Being Puerto Rican and living in New York, I’ve had many Champagne Colas ,which is what Wikipedia calls it, but I’ve always referred to it as Kola Champagne. It is very, very sweet. What flaovors it? For sure there’s plenty of sugar but there are other flavors there. The closest I can explain it is spicy cream soda.
I always thought Kola Champagne soda was originally from El Salvador. There are at least two brands I can think of that have the map of El Salvador on the label, one of them being Kola Shampan. They both taste fairly similar, like a very sweet blend of apple and cream soda. It’s hard for me to describe.
As I said, “bubblegum” is the flavor of chicle, which is a tree sap.

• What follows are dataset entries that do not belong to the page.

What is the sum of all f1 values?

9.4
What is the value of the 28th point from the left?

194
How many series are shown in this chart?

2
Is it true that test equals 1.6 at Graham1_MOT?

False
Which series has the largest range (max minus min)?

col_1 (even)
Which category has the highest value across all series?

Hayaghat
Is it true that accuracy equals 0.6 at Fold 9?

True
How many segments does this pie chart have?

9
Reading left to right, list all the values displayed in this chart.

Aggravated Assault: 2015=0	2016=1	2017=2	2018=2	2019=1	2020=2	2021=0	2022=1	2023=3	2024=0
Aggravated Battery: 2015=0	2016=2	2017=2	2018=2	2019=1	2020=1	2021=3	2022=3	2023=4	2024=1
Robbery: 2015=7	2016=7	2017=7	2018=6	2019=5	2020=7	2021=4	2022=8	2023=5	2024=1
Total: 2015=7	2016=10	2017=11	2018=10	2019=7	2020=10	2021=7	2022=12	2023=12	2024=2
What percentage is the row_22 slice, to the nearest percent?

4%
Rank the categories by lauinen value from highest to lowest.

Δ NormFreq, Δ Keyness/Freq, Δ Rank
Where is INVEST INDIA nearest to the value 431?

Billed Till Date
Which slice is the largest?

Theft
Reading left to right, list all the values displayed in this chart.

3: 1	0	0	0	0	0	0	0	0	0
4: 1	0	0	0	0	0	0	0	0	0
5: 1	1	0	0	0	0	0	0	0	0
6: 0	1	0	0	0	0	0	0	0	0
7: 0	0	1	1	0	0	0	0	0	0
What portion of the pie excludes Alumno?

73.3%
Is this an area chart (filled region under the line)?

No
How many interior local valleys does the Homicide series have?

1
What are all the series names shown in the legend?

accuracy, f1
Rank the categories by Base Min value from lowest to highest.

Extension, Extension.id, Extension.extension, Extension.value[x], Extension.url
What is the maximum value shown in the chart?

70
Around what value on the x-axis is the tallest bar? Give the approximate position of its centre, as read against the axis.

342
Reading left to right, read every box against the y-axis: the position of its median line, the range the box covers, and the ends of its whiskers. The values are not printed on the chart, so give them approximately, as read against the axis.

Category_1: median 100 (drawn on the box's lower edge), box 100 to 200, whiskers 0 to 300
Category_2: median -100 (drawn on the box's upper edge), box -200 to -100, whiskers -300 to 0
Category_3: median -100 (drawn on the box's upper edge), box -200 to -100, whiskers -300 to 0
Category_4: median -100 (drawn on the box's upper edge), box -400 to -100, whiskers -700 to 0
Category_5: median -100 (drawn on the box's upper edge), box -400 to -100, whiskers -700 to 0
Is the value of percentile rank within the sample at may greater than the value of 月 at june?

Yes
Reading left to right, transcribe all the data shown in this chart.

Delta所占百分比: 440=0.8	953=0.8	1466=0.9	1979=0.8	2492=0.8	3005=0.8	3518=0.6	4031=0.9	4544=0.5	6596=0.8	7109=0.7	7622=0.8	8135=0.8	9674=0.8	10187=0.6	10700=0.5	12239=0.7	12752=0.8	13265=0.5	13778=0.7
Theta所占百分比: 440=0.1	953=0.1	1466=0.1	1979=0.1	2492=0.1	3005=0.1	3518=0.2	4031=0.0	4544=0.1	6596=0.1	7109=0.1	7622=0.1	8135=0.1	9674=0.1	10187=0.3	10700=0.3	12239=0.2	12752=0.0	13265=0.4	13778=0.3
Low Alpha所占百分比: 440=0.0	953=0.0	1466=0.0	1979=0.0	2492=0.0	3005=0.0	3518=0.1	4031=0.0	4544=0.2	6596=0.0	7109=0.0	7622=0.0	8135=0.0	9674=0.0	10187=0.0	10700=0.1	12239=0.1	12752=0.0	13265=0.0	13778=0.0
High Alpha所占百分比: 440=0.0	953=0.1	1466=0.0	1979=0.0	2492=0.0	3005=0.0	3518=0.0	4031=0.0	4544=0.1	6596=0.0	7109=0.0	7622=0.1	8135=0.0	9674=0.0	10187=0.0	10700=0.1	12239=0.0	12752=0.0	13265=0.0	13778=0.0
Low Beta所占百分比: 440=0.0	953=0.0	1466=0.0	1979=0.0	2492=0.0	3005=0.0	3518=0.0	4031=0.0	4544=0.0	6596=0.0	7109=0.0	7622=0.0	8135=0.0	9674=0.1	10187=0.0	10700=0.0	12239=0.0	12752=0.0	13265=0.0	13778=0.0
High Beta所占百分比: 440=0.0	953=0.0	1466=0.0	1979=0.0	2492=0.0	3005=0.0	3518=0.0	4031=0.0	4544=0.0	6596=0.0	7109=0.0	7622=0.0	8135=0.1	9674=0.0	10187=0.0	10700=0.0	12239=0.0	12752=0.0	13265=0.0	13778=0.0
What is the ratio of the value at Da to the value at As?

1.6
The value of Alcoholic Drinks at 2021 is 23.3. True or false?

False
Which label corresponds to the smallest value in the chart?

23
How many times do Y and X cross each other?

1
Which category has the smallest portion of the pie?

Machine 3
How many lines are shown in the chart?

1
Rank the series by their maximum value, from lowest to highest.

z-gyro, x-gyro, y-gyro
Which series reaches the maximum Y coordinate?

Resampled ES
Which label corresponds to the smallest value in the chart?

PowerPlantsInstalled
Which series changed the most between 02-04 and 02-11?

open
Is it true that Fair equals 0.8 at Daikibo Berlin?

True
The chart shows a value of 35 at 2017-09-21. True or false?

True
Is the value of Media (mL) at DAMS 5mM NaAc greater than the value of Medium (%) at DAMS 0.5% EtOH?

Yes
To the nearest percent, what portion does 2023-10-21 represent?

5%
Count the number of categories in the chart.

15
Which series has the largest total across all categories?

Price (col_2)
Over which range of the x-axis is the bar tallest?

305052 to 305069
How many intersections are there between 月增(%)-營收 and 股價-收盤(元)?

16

Sidral is also apple-flavor and not quite so sweet. Mexican, I think. Tamarind is also good because the sour cuts through the sweet. The Jamaican soda Ting is grapefruitish, and the exception to all these supersweet carribean sodas
hmmm… turns out I’m a bit of a latino/Carribean soda connoisseur, lol. Funny because I only drink soda rarely.
Who here likes Manhattan Special? (ultrasweet espresso soda).
Hard to describe other than sweet. I must say, though, that the Jamaican version of Kola Champagne was different than the version I grew up with (in Puerto Rico). The version in Trinidad is closer (at least the Ginseng/Kola Champagne flavor).
I do love it. That and malta (and guaraná) are my weaknesses. Yes, I have a very sweet tooth.
From that Wiki: By the 1960s, most chewing gum companies had switched from using chicle to butadiene-based synthetic rubber which was cheaper to manufacture. The only U.S. gum companies still using chicle are Glee Gum, Simply Gum, and Tree Hugger Gum.[5]
Right. The taste we call bubblegum is called bubblegum because the first commercial bubblegum manufactured by Adams tasted like that because it was made of sweetened chicle and that’s what chicle tastes like. Today, bubbegums are artificially flavored for the most part, or maybe some use natural extract flavorings, I don’t know. But the point is, they originally did not have added flavor. They just tasted like chicle and that’s what we called “bubblegum” flavor.
Similarly, the flavor we call “root beer” is the result of using sassafrass or sasparilla to flavor beverages. even though today those are not normally used in making root beer, it is still correct to say the “root beer flavor” is the flavor of sasparilla and/or sassafrass.